İMAR PLANI ARANMAYACAK
Antalya'nın 640 kilometrelik sahil şeridi boyunca yer alan önemli ormanlık alanları ve antik kentleri de tehlikeye attığı ifade edilen açıklama da, Side, Phaselis, Olympos, Adrasan, Çıralı, Kekova, Patara gibi tarihi ve doğal zenginliklere sahip bölgelerinde yeni yönetmelikle risk altında olduğuna dikkat çekildi. Antalya Şehir Plancıları Odası’nın yaptığı açıklamanın devamında, “Ocak ayında Resmi Gazete’de yayımlanan Lüks Çadır Tesisleri Nitelikler Yönetmeliğinde Değişiklik Yapılmasına Dair Yönetmelik ile lüks çadır tesislerinin özel mülkiyetteki alanlarda yapılabilmesi için imar planı yapılması zorunlu iken, hatta özel mülkiyetteki bu alanlar korunan alan sınırları içerisindeyse koruma amaçlı imar planı ve koruma kurulunun olumlu görüşü zorunlu tutulurken; söz konusu lüks çadır tesislerinin, orman vasıflı alanlar dâhil hazine taşınmazları ile tescili mümkün olan devletin hüküm ve tasarrufu altındaki yerlerde yapılması halinde imar planı şartı aranmaksızın yapılmasının önü açılmıştır” ifadelerine yer verildi.

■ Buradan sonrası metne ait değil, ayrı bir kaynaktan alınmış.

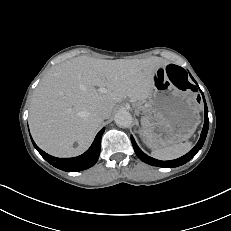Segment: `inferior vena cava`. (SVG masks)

KORUMAK ANAYASAL BİR GÖREV
Korunan alanlar, mülkiyet durumundan bağımsız olarak; gelecek nesillere aktarılması için bütüncül önlemlerin alınması için Anayasa ile devlete sorumluluk yüklenen alanlardır” denilen Şehir Plancıları Odası açıklamanın devamında, “Söz konusu düzenleme 2863 sayılı kanunun 17. Maddesine aykırı olup hazine taşınmazları ve devletin tasarrufu altındaki yerlerde koruma amaçlı imar planı yapım zorunluluğunun kaldırılması anlamı taşımaktadır. Lüks çadır tesislerinin Bakanlıkça uygun görülen yerleşim tasarım ve yönetim planları uyarınca yapılmasına imkan sağlanmış olmasıdır. Yeni plan türünün hangi ölçekte yapılacağı belirtilmemiş, planın gösterimi ve usulleri hakkında herhangi bir detaylandırma yapılmamıştır. Yeni üretilmiş bu plan türünün, İmar Kanunu ve Mekânsal Planlar Yapım Yönetmeliğinde tarif edilen mekânsal planlama kademeleri ve ilişkileri içerisinde nerede yer aldığı, tariflenen planın bir plan türü mü yoksa bir proje mi olduğu anlaşılamamaktadır” denildi.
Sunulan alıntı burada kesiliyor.